Manche Autofahrer bleiben auf den Brücken über den Tigris stehen, steigen aus und blicken auf die Palastanlagen des gestürzten Präsidenten. Vor kurzem war Aussteigen hier noch streng verboten.
Doch weiter fließt kein sauberes Wasser aus den Wasserhähnen. Ärzte befürchten die Ausbreitung von Cholera und Typhus. Schon gibt es erste Verdachtsfälle in den Krankenhäusern. 50 bis 60 Prozent der kleinen Patienten im El-Iskan-Kinderkrankenhaus leiden unter Austrocknung und Durchfall. der Arzt Ahmed Abdul Fattah vermutet, dass es sich dabei um Cholera und Typhus handelt.
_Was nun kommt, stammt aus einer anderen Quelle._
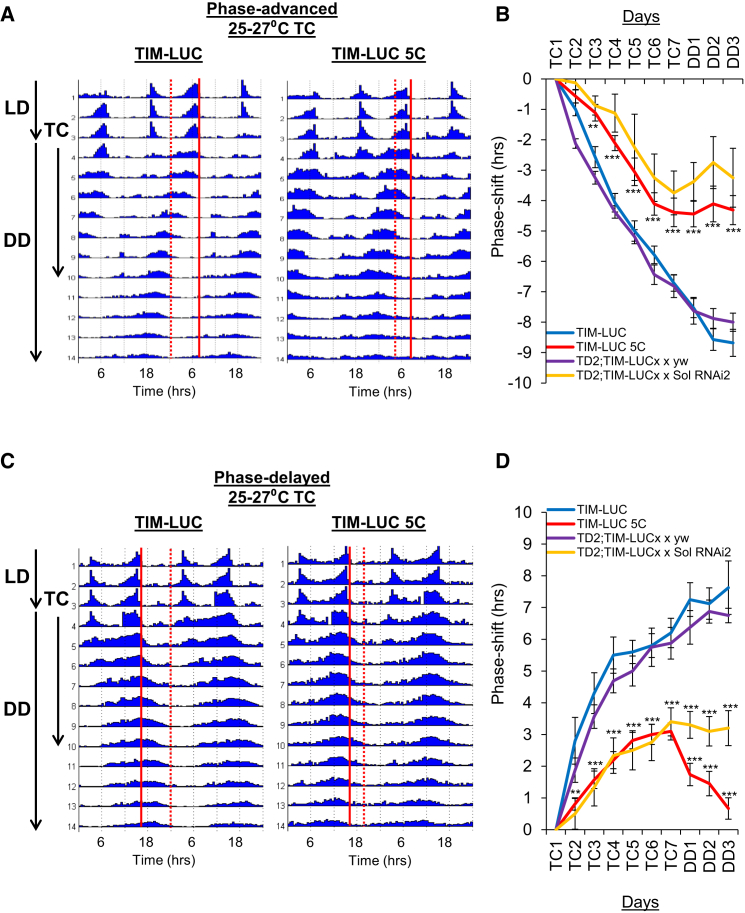
CaM Binding Mutations and SOL RNAi Impair Thermal Entrainment(A) Representative actograms of flies entrained to a 12/12-hr LD cycle for 4 days at 25°C, then to an 8-hr advanced temperature cycle (TC) of 25°C/27°C for 7 days in DD, and finally released to constant 25°C in DD. Red bars indicate the circadian phase before (solid) and after TC (dashed).(B) Quantification of circadian phases from at least five independent advanced TC experiments (n ≥ 8 each) is shown.(C and D) Similar experiments using an 8-hr delayed TC and their quantification from at least five independent experiments (n ≥ 8 each) are shown. Error bars represent SEM for (B) and (D). p < 0.01 or p < 0.001 is indicated with “∗∗” or “∗∗∗,” respectively.See also Figure S5.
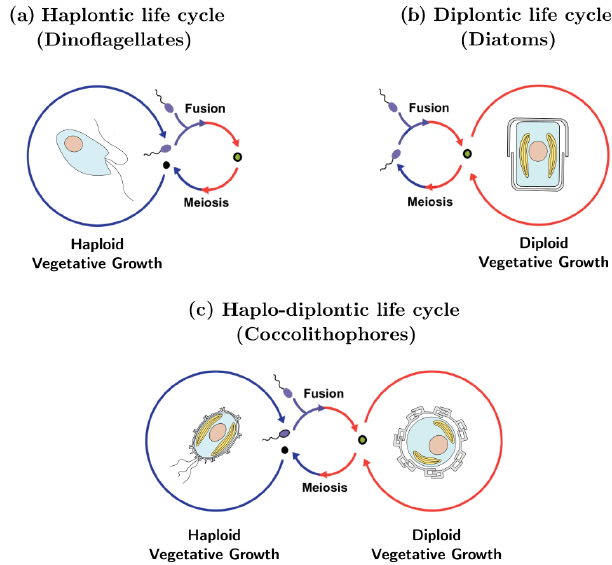
Figure 1. Life cycle strategies of phytoplankton: (a) dinoflagellates tend to utilize a haplontic life cycle, (b) diatoms tend to utilize a diplontic life cycle, and (c) coccolithophores tend to utilize a haplo- diplontic life cycle. Note that not all coccolithophores calcify in their haploid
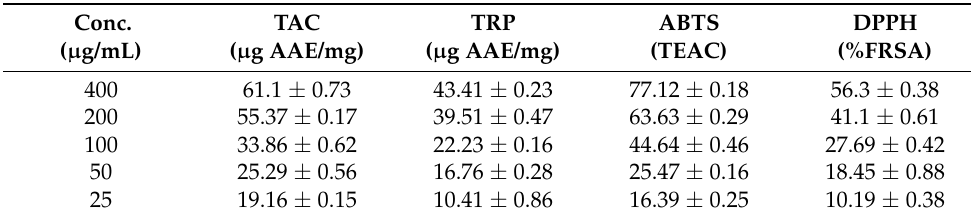
Table 2. Antioxidants potentialities of biosynthesized MgO-NPs. Conc.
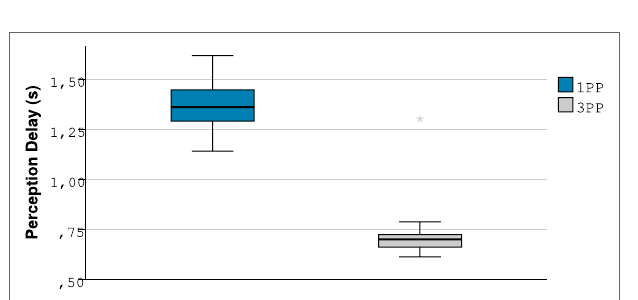
FigUre 13 | Boxplot of the total duration of the navigation phases with and without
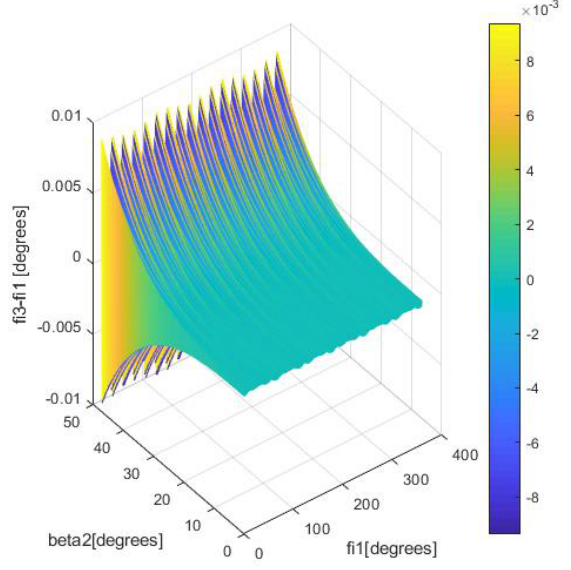
Figure 11. Geometrical nonuniformity of isometry for automotive driveshaft for r 1 /l = 0.11, r 2 /l = 0.09, β 2 = 47 ◦ .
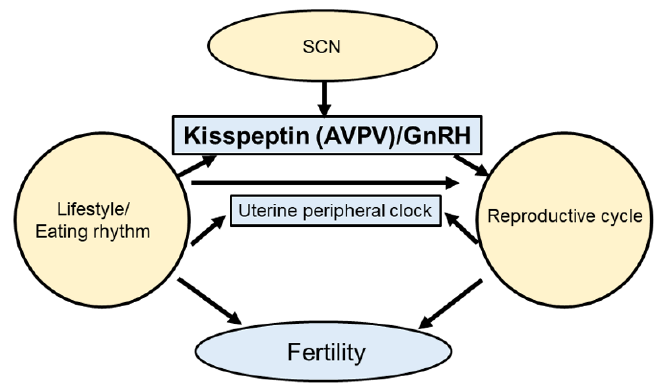
Figure 1. Synchrony of the circadian clock and reproduction. The central clock controls kisspeptin secretion. Feeding rhythms also control hormone secretion. Moreover, circadian clocks and reproduc- tive cycles affect fertility.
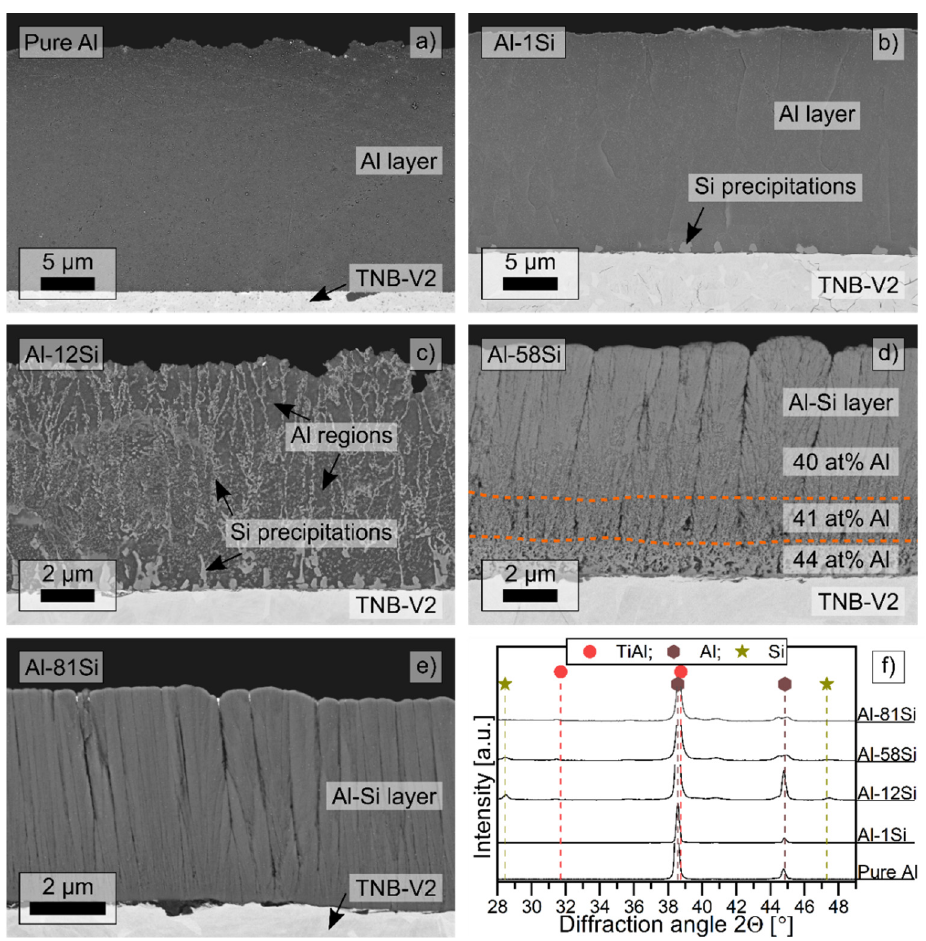
Figure 2. Cross sectional SEM images of the magnetron sputtered coatings on a TNB-V2 alloy: ( a ) the pure Al, ( b ) the Al-1Si, ( c ) the Al-12Si, ( d ) the Al-58Si with regions of different coating growth marked in orange and ( e ) the Al-81Si coating (all in at.%) in the as-deposited condition, as well as the corresponding X-ray diffractograms ( f ).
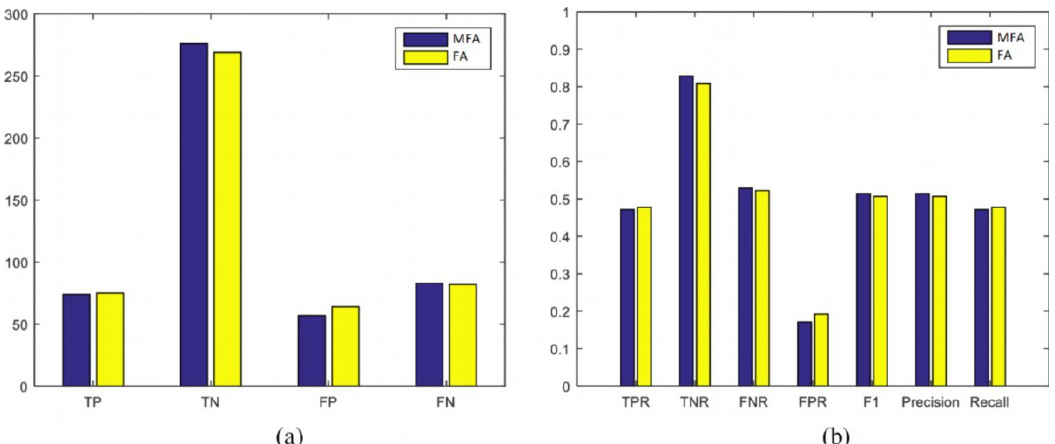
Figure 19. Scenario 4: Statistical evaluation of MFA-OSELM and FA-OSELM using two sets of measures, ( a , b ), for the TampereU dataset.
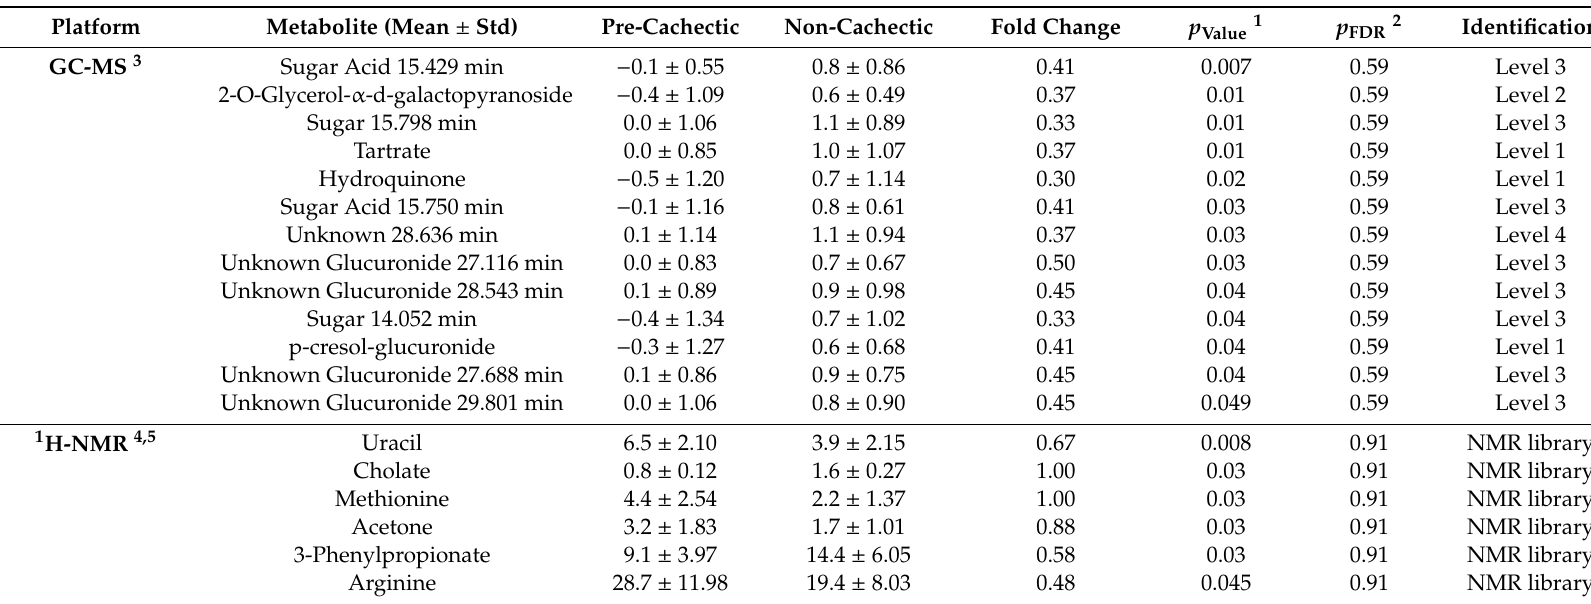
Table 6. Comparison of mean level of metabolites in pre-cachectic and non-cachectic patients. Intensities of the raw peak area of a certain ion (GC–MS) were normalized by sum, log-transformed, and auto-scaled and each spectral bin ( 1 H-NMR) was normalized to creatinine ( µ mol / mmol creatinine) and auto-scaled.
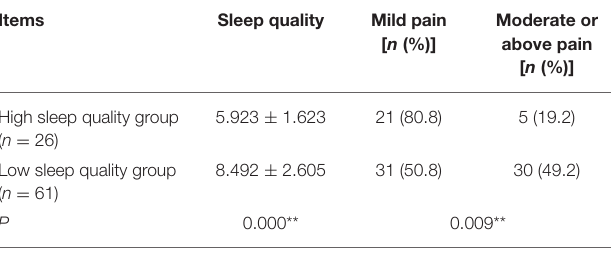
TABLE 3 | Sleep quality and pain degree of patients in two groups at 1 month after surgery ( n = 87).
Sicherheit hat er aber nicht: Die Labors sind für Test nicht gerüstet. Doktor Fattah betet, dass wenigstens die Notstromaggregate in der Station für die Neugeborenen noch halten.
In modernen Krankenhäusern sind Seuchen wie Cholera und Typhus relativ gut zu behandeln. Aber Arzneimittel sind derzeit in Bagdad einfach nicht ausreichend vorhanden. In ihrer Not halbieren manche Ärzte die Antibiotika-Dosierungen. Das kann vielleicht einigen Patienten kurzfristig das Leben retten, aber die langfristigen Folgen sind verheerend. Denn damit erhöht sich die Resistenz der Erreger gegen die Medikamente.
Ohne richtige Behandlung sterben an Cholera 50 bis 80 Prozent der Erkrankten. Besonders für Kinder und alte Menschen bedeutet die Seuche oft den Tod.